I didn't particularly know when the last regular maintenance was done on it, however. So I decided to take it to Jiffy Lube today to get the oil changed and the other things checked, so I could start keeping track of things for a maintenance schedule.
I go there, they start working on my car and one of them starts entering information about me into their database. My name and address, the make, model, and year of the car, and mileage.
He starts with my last name. Now my last name is spelled "Cheney", and pronounced "Chaney". Because of that, it's often spelled wrong, though not so much since Bush and Cheney went into office, since the same pronunciation is true for Dick Cheney's name. I've just gotten used to spelling it after giving it though, leaving him no room for ambiguity.
Next he moves to my first name. I give it to him, and watch him type in "Danial"
I've never even seen that spelling before. "Daniel" is a really common name. In fact there are at least 6 Daniel's at my work, 3 of which, including me, all sit within a relatively close area, making it difficult to get the right person to respond if you just call out "Daniel". But I've never seen the name Danial in people I knew, or other people's records. So, where did he get Danial?
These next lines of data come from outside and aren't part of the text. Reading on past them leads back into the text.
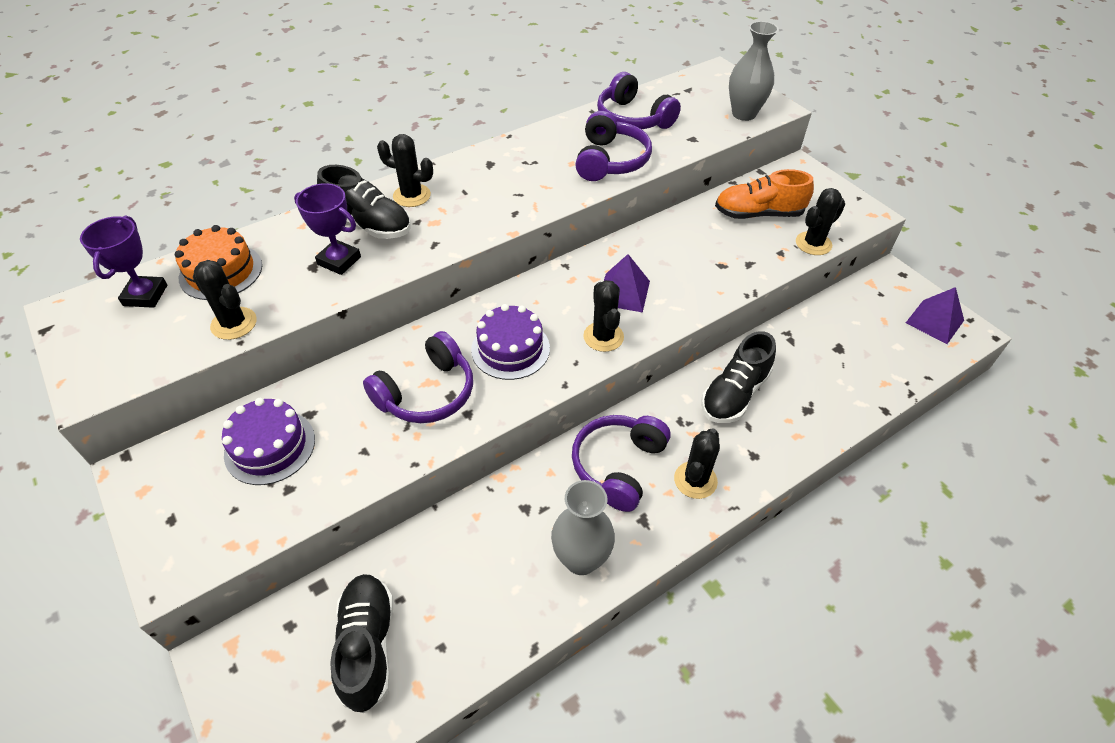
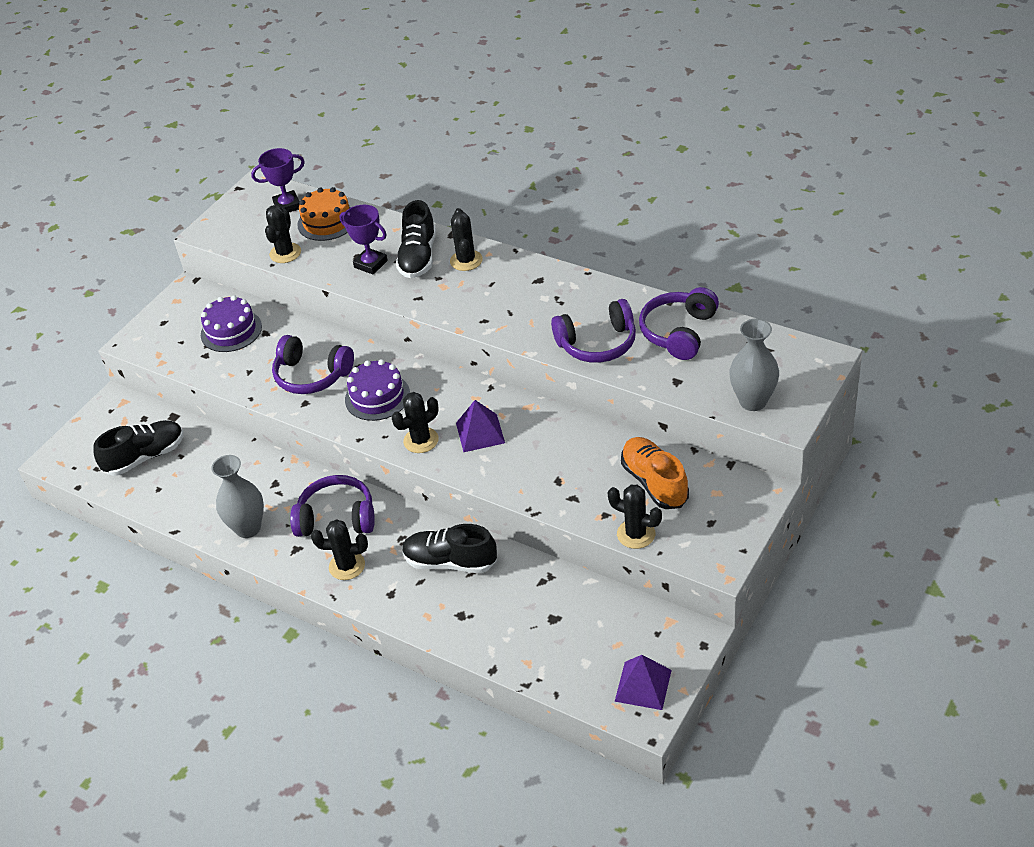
camera: 70 degrees right, 5 degrees down
(339, 261) = (370, 264): purple trophy -> purple trophy turned 60 degrees counterclockwise

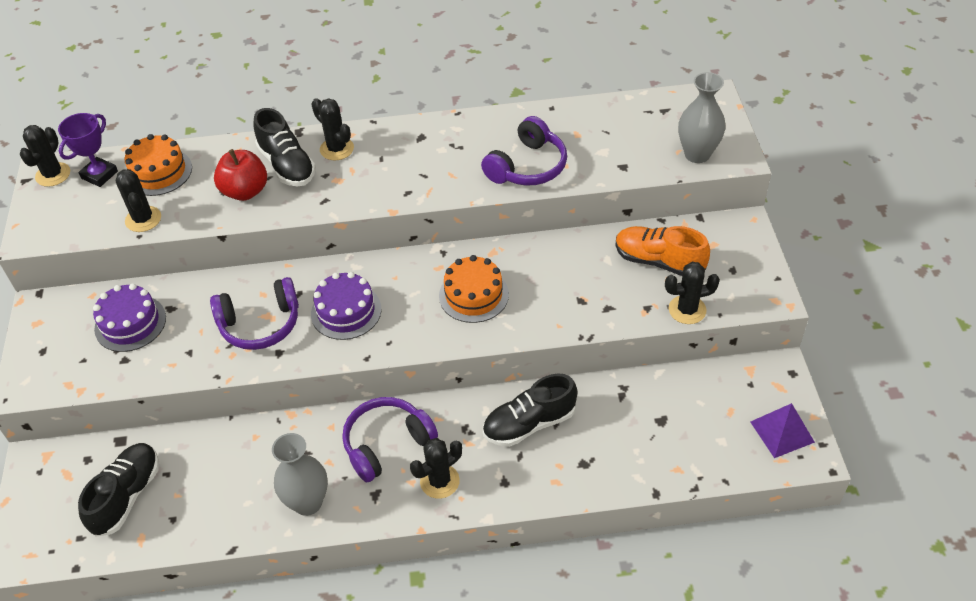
camera: 40 degrees left, 5 degrees up
(370, 264) = (245, 191): purple trophy -> red apple
(421, 440) = (427, 329): black cactus -> black cactus (53, 174)
(480, 433) = (473, 295): purple pyramid -> orange cake
(679, 332) = (584, 127): purple headphones -> none

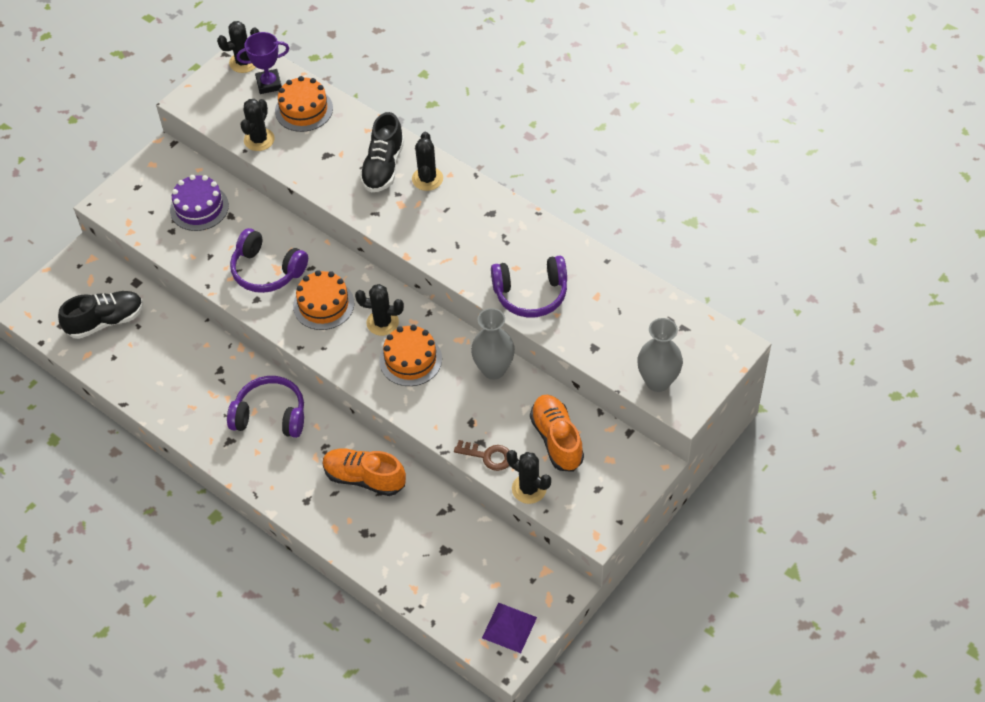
camera: 45 degrees right, 5 degrees up
(245, 191) = (337, 167): red apple -> none
(308, 502) = (189, 412): grey vase -> grey vase (493, 369)
(346, 311) = (323, 304): purple cake -> orange cake
(439, 481) = (272, 466): black cactus -> black cactus (382, 322)
(529, 423) = (364, 478): black shoe -> orange shoe
(627, 313) = (488, 456): none -> brown key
I corrected him, he corrected the spelling and finished entering the information. I go back to waiting for them to finish, then when they're done go pay. Everything is done, and I leave.
My name's Daniel, not Denial.
So here it is, RegularSpelling.com. This is my personal blog, and I'm going to comment on language here. Not just English, and not just human languages either.
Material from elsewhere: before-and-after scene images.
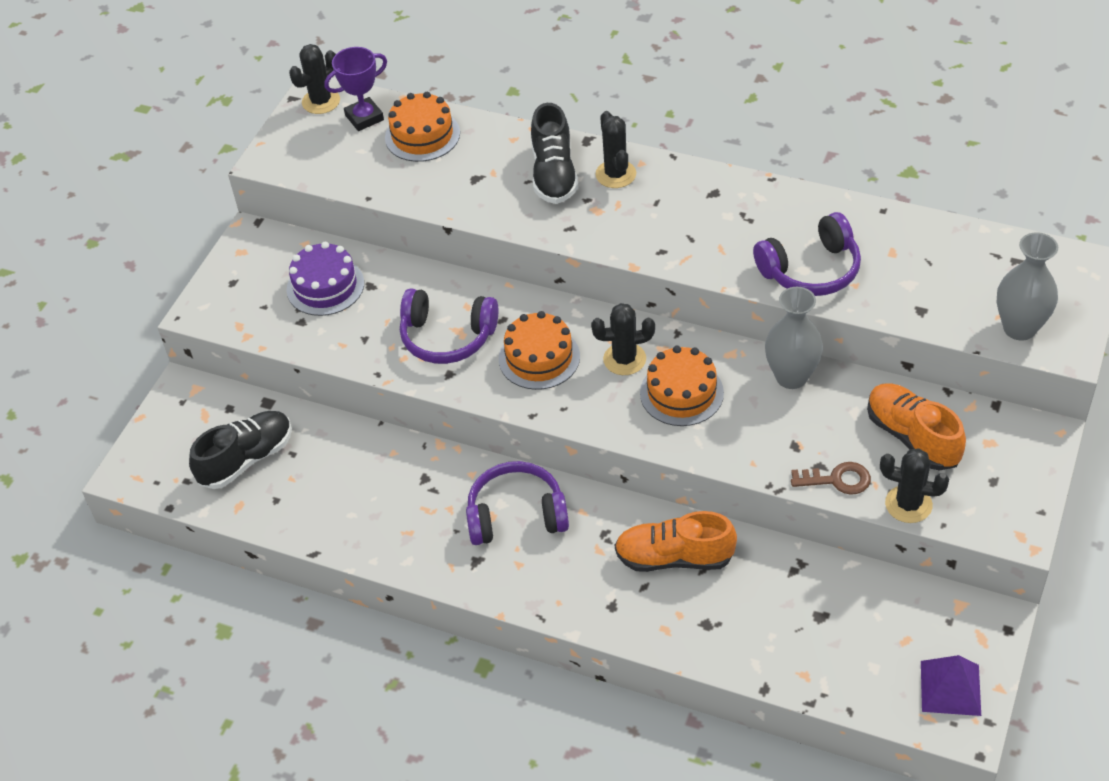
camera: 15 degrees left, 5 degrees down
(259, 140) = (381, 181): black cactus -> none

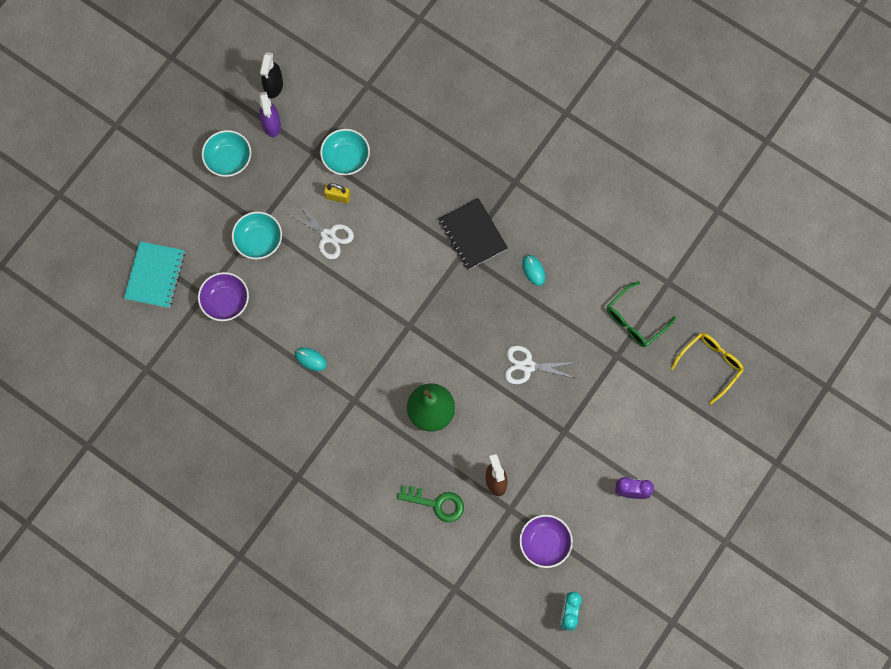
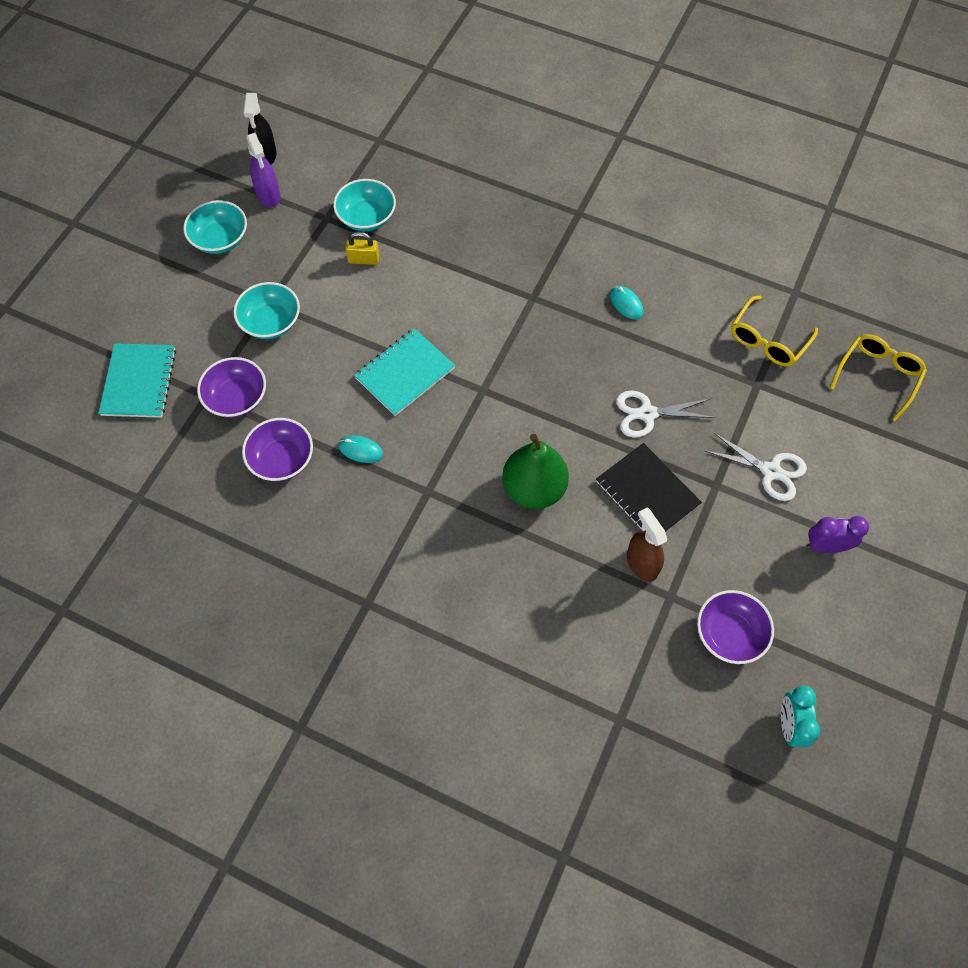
camera: 10 degrees left, 10 degrees down
(252, 357) = (282, 459): none -> purple bowl
(328, 236) = (359, 303): white scissors -> white scissors (770, 471)
(353, 302) = (405, 373): none -> turquoise notebook
(436, 503) = (567, 606): green key -> none
(472, 234) = (541, 276): black notebook -> black notebook (647, 493)
(634, 320) = (767, 340): green glasses -> yellow glasses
A little about myself. I work in a call center, doing tech support. Involved in this is of course notation of calls, and in there I see some unusual slaughterings of the English language. I also hear some interesting things said vocally. In addition, I also moderate a fairly large tech forum, and belong to various other forums of varying purpose. Through this, I see other unusual things, from people not bothered to spell or write properly, and people who's native language is different than the language they're typing, causing some oddities caused by the difference in grammatical structure. As a hobby, I like to write, and I'm an independent Web/Graphic Designer and Software Developer specializing in video game development. I also study linguistic elements as a hobby.
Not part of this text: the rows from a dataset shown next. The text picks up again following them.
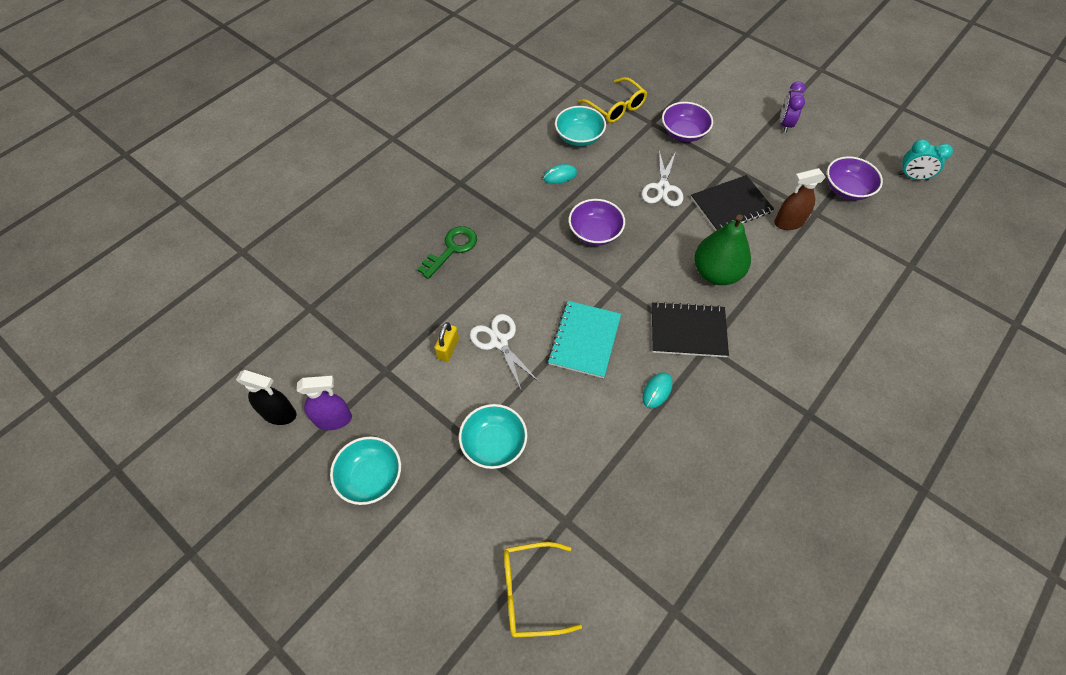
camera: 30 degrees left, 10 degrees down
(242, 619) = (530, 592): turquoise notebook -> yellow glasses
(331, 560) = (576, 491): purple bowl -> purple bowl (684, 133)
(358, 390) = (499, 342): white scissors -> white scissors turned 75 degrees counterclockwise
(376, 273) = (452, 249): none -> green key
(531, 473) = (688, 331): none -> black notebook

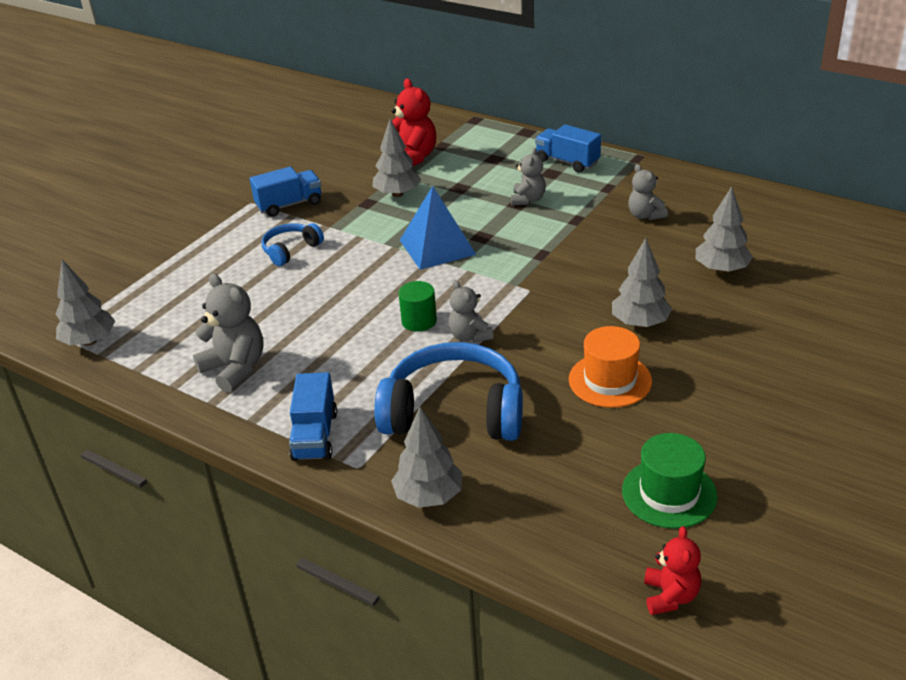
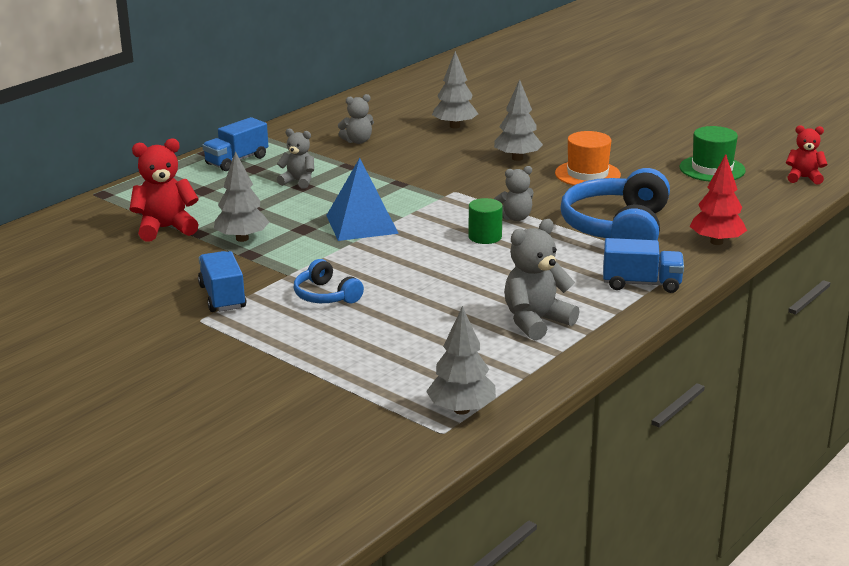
camera: 85 degrees left, 10 degrees down
(429, 496) = (716, 242): grey tree -> red tree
I think I'll start out this blog by explaining the name of this site.
This morning, as I was signing in, a co-worker was directing a person over the phone to a website. I don't even remember what the site was at this point. Apparently this person wasn't sure how to spell the website. So, this co-worker reassured the person that there wasn't any unusual spellings, or hyphens in the domain name or anything. He did it with the following phrasing:
" (so and so site) dot com. Regular Spelling
Are we really to a point of degeneration where everything needs to be spelled out? Do we just expect things to be not spelled correctly, so never assume that it's spelled exactly the way it is supposed to be spelled?
A couple other of the people who start at the same time as me and I laughed at this concept, "RegularSpelling.com", especially when our jobs involved seeing everything but "regular spelling" for things. A quick check of domain availability, for humors sake, revealed that there was no such site as "RegularSpelling.com".
And I promptly decided to change that, leading to what you find here.